Data

● ● ● ● ● ● ●

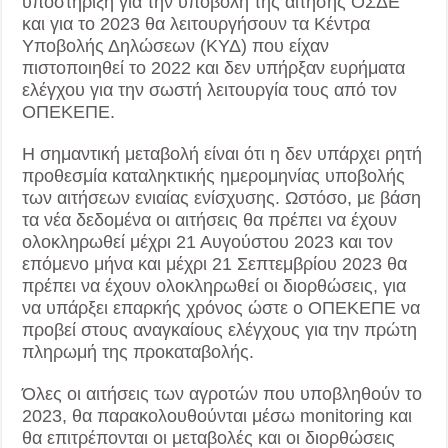
υποστήριξη για την υποβολή της αίτησης ΟΣΔΕ
και για το 2023 θα λειτουργήσουν τα Κέντρα
Υποβολής Δηλώσεων (ΚΥΔ) που είχαν
πιστοποιηθεί το 2022 και δεν υπήρξαν ευρήματα
ελέγχου για την σωστή λειτουργία τους από τον
ΟΠΕΚΕΠΕ.
Η σημαντική μεταβολή είναι ότι η δεν υπάρχει ρητή
προθεσμία καταληκτικής ημερομηνίας υποβολής
των αιτήσεων ενιαίας ενίσχυσης. Ωστόσο, με βάση
τα νέα δεδομένα οι αιτήσεις θα πρέπει να έχουν
ολοκληρωθεί μέχρι 21 Αυγούστου 2023 και τον
επόμενο μήνα και μέχρι 21 Σεπτεμβρίου 2023 θα
πρέπει να έχουν ολοκληρωθεί οι διορθώσεις, για
να υπάρξει επαρκής χρόνος ώστε ο ΟΠΕΚΕΠΕ να
προβεί στους αναγκαίους ελέγχους για την πρώτη
πληρωμή της προκαταβολής.
Όλες οι αιτήσεις των αγροτών που υποβληθούν το
2023, θα παρακολουθούνται μέσω monitoring και
θα επιτρέπονται οι μεταβολές και οι διορθώσεις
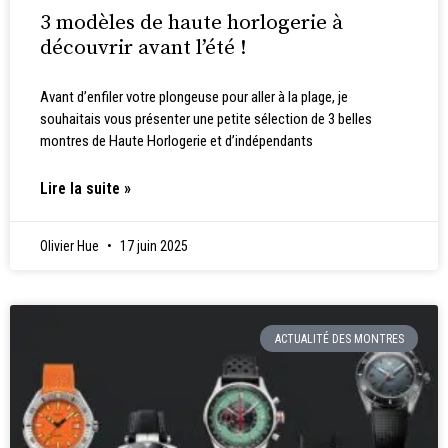
3 modèles de haute horlogerie à
découvrir avant l’été !
Avant d’enfiler votre plongeuse pour aller à la plage, je
souhaitais vous présenter une petite sélection de 3 belles
montres de Haute Horlogerie et d’indépendants
Lire la suite »
Olivier Hue
17 juin 2025
ACTUALITÉ DES MONTRES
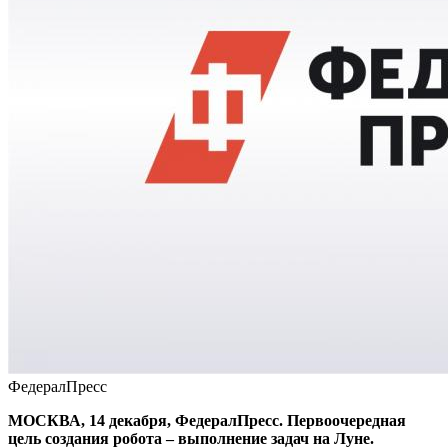
ФедералПресс
МОСКВА, 14 декабря, ФедералПресс. Первоочередная
цель создания робота – выполнение задач на Луне.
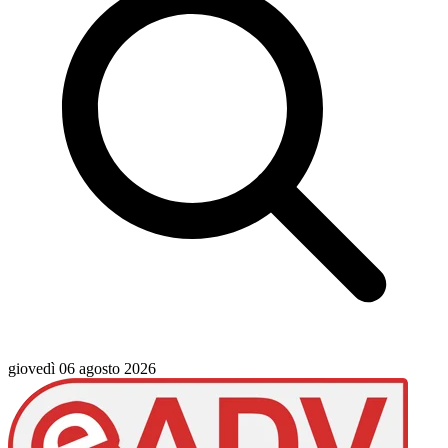
giovedì 06 agosto 2026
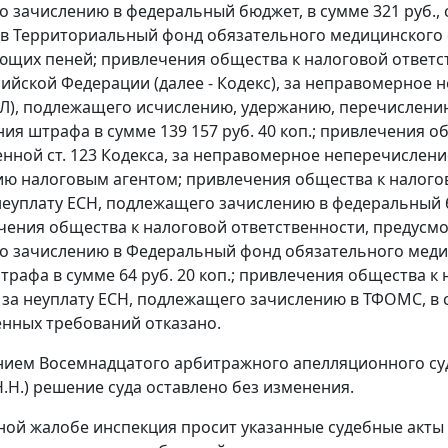
 зачислению в федеральный бюджет, в сумме 321 руб.,
в Территориальный фонд обязательного медицинского ст
ющих пеней; привлечения общества к налоговой ответ
сийской Федерации (далее - Кодекс), за неправомерное 
ФЛ), подлежащего исчислению, удержанию, перечислени
ния штрафа в сумме 139 157 руб. 40 коп.; привлечения о
нной ст. 123 Кодекса, за неправомерное неперечисле
ю налоговым агентом; привлечения общества к налого
 неуплату ЕСН, подлежащего зачислению в федеральный б
чения общества к налоговой ответственности, предусмотр
 зачислению в Федеральный фонд обязательного медици
трафа в сумме 64 руб. 20 коп.; привлечения общества к 
, за неуплату ЕСН, подлежащего зачислению в ТФОМС, в с
енных требований отказано.
ием Восемнадцатого арбитражного апелляционного суда 
.Н.) решение суда оставлено без изменения.
ной жалобе инспекция просит указанные судебные акты 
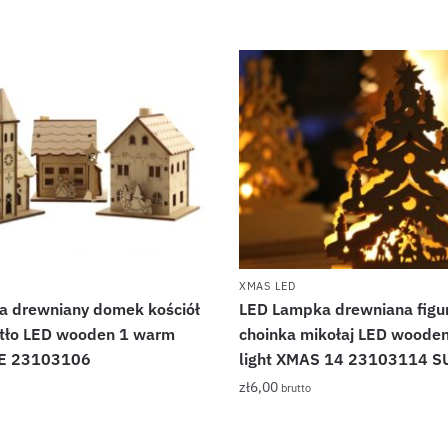
XMAS LED
 drewniany domek kościół
LED Lampka drewniana figu
atło LED wooden 1 warm
choinka mikołaj LED woode
SE 23103106
light XMAS 14 23103114 
zł
6,00
brutto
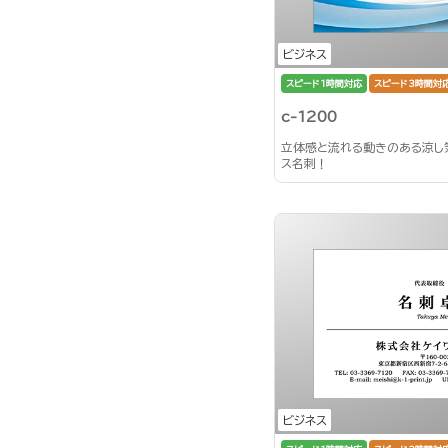
ビジネス
スピード1時間対応
スピード3時間対
c-1200
立体感と流れる動きのある涼し
ス名刺！
ビジネス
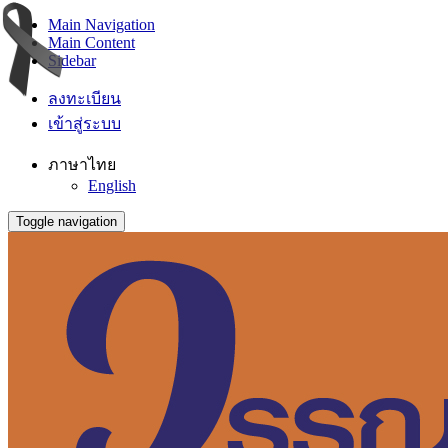
Main Navigation
Main Content
Sidebar
ลงทะเบียน
เข้าสู่ระบบ
ภาษาไทย
English
Toggle navigation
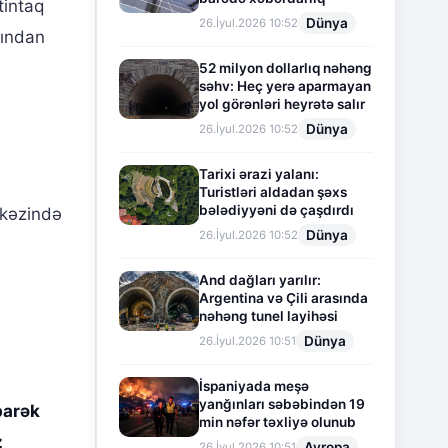
tintaq
Dünya
26.İyul.2026 10:52
rından
52 milyon dollarlıq nəhəng
səhv: Heç yerə aparmayan
yol görənləri heyrətə salır
Dünya
26.İyul.2026 10:52
Tarixi ərazi yalanı:
Turistləri aldadan şəxs
bələdiyyəni də çaşdırdı
rkəzində
Dünya
26.İyul.2026 10:52
And dağları yarılır:
Argentina və Çili arasında
nəhəng tunel layihəsi
Dünya
26.İyul.2026 10:51
İspaniyada meşə
yanğınları səbəbindən 19
barək
min nəfər təxliyə olunub
z
Avropa
26.İyul.2026 10:51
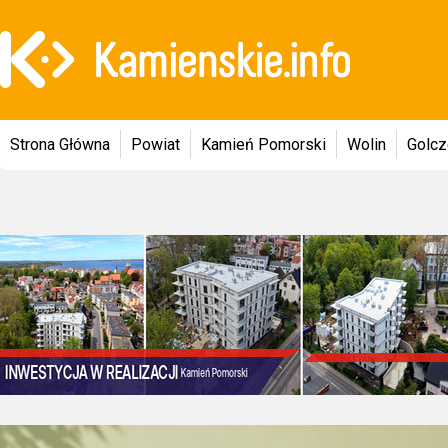
Strona Główna
Powiat
Kamień Pomorski
Wolin
Golc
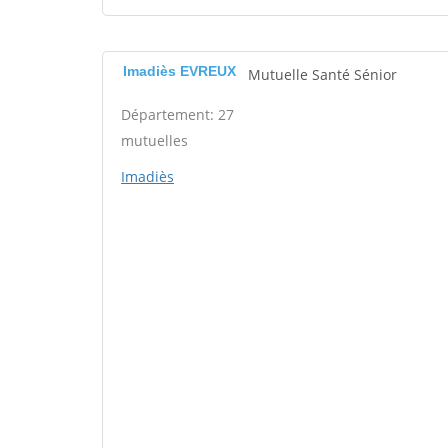
Imadiès EVREUX
Mutuelle Santé Sénior
Département: 27
mutuelles
Imadiès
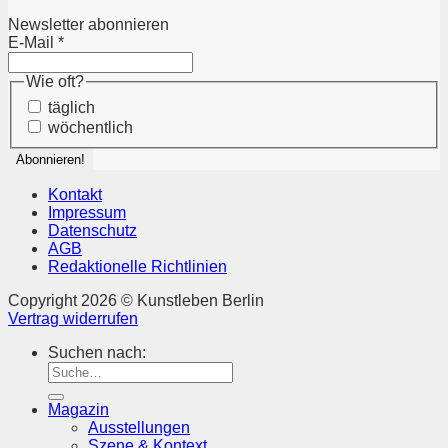
Newsletter abonnieren
E-Mail
*
Wie oft?
täglich
wöchentlich
Kontakt
Impressum
Datenschutz
AGB
Redaktionelle Richtlinien
Copyright 2026 © Kunstleben Berlin
Vertrag widerrufen
Suchen nach:
Magazin
Ausstellungen
Szene & Kontext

● ● ● ● ● ● ●

Problem statement
Word for word, output the lines from the beginning of the listing through the line holding "τα νέα δεδομένα" and nothing beyond them. Omit the pictures.

Exercise solution
υποστήριξη για την υποβολή της αίτησης ΟΣΔΕ
και για το 2023 θα λειτουργήσουν τα Κέντρα
Υποβολής Δηλώσεων (ΚΥΔ) που είχαν
πιστοποιηθεί το 2022 και δεν υπήρξαν ευρήματα
ελέγχου για την σωστή λειτουργία τους από τον
ΟΠΕΚΕΠΕ.
Η σημαντική μεταβολή είναι ότι η δεν υπάρχει ρητή
προθεσμία καταληκτικής ημερομηνίας υποβολής
των αιτήσεων ενιαίας ενίσχυσης. Ωστόσο, με βάση
τα νέα δεδομένα οι αιτήσεις θα πρέπει να έχουν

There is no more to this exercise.